*Problem*
Can you copy out each of the records below line by line, keeping every field name and value unchanged?

*Records provided*
start
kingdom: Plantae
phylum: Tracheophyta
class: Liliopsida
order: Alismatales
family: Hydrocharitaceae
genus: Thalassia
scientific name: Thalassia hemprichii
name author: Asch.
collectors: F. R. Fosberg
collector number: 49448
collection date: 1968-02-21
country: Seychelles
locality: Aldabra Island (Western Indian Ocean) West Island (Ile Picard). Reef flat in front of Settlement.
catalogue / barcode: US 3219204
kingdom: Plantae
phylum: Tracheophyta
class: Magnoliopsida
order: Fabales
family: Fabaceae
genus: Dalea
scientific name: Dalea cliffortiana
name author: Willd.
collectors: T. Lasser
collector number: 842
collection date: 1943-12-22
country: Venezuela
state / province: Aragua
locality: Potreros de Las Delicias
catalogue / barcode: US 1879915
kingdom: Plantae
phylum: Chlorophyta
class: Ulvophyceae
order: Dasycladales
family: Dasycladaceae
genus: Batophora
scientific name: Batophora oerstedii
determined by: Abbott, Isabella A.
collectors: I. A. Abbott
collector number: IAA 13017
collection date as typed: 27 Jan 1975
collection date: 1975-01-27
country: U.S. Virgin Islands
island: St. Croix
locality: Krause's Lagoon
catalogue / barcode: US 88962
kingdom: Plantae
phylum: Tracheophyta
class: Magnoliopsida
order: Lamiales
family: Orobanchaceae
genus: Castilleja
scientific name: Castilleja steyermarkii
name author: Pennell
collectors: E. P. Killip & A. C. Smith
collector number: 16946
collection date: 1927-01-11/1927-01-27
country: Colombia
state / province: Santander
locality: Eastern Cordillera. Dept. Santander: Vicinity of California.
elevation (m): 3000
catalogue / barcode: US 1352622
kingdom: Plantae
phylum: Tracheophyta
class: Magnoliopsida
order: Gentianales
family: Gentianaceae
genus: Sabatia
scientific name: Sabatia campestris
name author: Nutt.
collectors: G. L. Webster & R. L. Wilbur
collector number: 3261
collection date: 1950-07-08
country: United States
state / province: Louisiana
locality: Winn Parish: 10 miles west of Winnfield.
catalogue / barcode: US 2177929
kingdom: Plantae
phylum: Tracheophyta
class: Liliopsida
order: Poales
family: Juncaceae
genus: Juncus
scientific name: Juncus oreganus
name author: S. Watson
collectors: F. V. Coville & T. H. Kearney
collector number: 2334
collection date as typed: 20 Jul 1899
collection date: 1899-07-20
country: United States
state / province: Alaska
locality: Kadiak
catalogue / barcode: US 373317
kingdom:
end
*The result*
kingdom: Plantae
phylum: Tracheophyta
class: Liliopsida
order: Alismatales
family: Hydrocharitaceae
genus: Thalassia
scientific name: Thalassia hemprichii
name author: Asch.
collectors: F. R. Fosberg
collector number: 49448
collection date: 1968-02-21
country: Seychelles
locality: Aldabra Island (Western Indian Ocean) West Island (Ile Picard). Reef flat in front of Settlement.
catalogue / barcode: US 3219204
kingdom: Plantae
phylum: Tracheophyta
class: Magnoliopsida
order: Fabales
family: Fabaceae
genus: Dalea
scientific name: Dalea cliffortiana
name author: Willd.
collectors: T. Lasser
collector number: 842
collection date: 1943-12-22
country: Venezuela
state / province: Aragua
locality: Potreros de Las Delicias
catalogue / barcode: US 1879915
kingdom: Plantae
phylum: Chlorophyta
class: Ulvophyceae
order: Dasycladales
family: Dasycladaceae
genus: Batophora
scientific name: Batophora oerstedii
determined by: Abbott, Isabella A.
collectors: I. A. Abbott
collector number: IAA 13017
collection date as typed: 27 Jan 1975
collection date: 1975-01-27
country: U.S. Virgin Islands
island: St. Croix
locality: Krause's Lagoon
catalogue / barcode: US 88962
kingdom: Plantae
phylum: Tracheophyta
class: Magnoliopsida
order: Lamiales
family: Orobanchaceae
genus: Castilleja
scientific name: Castilleja steyermarkii
name author: Pennell
collectors: E. P. Killip & A. C. Smith
collector number: 16946
collection date: 1927-01-11/1927-01-27
country: Colombia
state / province: Santander
locality: Eastern Cordillera. Dept. Santander: Vicinity of California.
elevation (m): 3000
catalogue / barcode: US 1352622
kingdom: Plantae
phylum: Tracheophyta
class: Magnoliopsida
order: Gentianales
family: Gentianaceae
genus: Sabatia
scientific name: Sabatia campestris
name author: Nutt.
collectors: G. L. Webster & R. L. Wilbur
collector number: 3261
collection date: 1950-07-08
country: United States
state / province: Louisiana
locality: Winn Parish: 10 miles west of Winnfield.
catalogue / barcode: US 2177929
kingdom: Plantae
phylum: Tracheophyta
class: Liliopsida
order: Poales
family: Juncaceae
genus: Juncus
scientific name: Juncus oreganus
name author: S. Watson
collectors: F. V. Coville & T. H. Kearney
collector number: 2334
collection date as typed: 20 Jul 1899
collection date: 1899-07-20
country: United States
state / province: Alaska
locality: Kadiak
catalogue / barcode: US 373317
kingdom:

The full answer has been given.